-- Task description --
Every line from the one bearing "Page size: 1241x1754." through the last line of the entries should be printed exactly, with no other output.

-- Data excerpts --
┌──
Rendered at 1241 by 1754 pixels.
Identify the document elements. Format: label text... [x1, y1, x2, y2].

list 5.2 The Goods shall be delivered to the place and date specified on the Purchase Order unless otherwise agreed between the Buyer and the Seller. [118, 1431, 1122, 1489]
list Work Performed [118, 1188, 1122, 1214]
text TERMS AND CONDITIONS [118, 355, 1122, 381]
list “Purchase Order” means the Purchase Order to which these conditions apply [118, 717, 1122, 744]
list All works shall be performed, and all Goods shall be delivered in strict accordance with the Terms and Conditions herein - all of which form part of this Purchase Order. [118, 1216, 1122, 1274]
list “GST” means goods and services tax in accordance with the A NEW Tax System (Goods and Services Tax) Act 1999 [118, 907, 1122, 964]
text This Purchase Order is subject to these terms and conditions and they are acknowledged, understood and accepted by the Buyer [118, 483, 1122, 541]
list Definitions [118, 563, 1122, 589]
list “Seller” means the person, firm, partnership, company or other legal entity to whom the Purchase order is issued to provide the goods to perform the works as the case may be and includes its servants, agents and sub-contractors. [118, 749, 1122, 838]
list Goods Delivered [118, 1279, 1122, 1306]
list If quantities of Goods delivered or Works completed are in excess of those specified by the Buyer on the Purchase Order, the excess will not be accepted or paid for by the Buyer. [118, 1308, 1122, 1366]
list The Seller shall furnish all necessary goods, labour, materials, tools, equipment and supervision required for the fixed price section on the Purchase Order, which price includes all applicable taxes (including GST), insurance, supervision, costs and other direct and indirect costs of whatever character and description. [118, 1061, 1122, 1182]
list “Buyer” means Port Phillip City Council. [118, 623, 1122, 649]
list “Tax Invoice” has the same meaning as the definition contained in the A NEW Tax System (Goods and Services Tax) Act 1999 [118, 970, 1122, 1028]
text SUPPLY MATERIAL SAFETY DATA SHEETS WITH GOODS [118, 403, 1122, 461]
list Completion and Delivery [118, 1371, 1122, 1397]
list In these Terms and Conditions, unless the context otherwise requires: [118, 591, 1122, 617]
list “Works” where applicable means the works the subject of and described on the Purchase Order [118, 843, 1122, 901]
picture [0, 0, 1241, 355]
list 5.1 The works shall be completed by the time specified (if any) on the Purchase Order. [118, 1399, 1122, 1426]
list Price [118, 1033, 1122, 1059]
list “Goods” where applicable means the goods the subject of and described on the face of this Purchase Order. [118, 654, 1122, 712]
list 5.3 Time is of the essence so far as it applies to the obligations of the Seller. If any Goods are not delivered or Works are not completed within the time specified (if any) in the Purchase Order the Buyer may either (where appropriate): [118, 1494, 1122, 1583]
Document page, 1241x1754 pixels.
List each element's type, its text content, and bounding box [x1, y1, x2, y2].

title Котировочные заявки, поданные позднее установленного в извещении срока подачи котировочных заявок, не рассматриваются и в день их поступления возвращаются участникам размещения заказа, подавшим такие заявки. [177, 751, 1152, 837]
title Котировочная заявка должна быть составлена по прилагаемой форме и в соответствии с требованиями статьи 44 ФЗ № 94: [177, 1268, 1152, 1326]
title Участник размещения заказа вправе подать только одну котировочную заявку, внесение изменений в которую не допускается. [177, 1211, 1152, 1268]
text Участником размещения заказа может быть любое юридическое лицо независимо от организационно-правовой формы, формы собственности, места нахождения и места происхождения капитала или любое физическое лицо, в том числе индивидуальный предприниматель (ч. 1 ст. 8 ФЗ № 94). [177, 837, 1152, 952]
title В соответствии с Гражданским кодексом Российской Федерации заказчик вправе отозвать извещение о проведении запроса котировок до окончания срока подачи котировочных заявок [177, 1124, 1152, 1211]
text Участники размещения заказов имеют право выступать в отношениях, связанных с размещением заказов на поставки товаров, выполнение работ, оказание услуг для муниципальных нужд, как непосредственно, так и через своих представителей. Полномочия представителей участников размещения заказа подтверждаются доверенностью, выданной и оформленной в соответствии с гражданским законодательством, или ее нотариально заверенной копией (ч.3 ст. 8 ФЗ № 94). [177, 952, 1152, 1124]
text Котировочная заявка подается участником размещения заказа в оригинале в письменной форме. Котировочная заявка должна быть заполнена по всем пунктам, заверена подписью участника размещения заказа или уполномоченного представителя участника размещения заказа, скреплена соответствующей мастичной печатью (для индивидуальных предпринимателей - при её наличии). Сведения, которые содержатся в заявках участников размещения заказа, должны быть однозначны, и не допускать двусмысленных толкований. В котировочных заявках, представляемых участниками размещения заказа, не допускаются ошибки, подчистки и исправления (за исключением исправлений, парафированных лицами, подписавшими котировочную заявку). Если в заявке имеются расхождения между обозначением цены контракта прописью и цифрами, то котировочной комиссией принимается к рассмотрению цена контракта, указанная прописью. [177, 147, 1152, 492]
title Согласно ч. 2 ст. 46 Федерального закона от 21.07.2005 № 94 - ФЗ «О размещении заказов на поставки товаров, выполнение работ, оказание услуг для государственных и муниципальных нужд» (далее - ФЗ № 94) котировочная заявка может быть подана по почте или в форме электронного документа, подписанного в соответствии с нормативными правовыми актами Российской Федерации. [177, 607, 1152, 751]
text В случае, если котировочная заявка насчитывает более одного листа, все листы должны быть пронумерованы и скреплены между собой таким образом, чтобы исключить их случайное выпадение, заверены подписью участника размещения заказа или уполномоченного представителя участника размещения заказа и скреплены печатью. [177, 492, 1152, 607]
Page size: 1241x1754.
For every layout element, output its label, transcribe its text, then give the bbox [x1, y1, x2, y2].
└──
-- Task result --
Page size: 1241x1754.
For every layout element, output its label, transcribe its text, then give the bbox [x1, y1, x2, y2].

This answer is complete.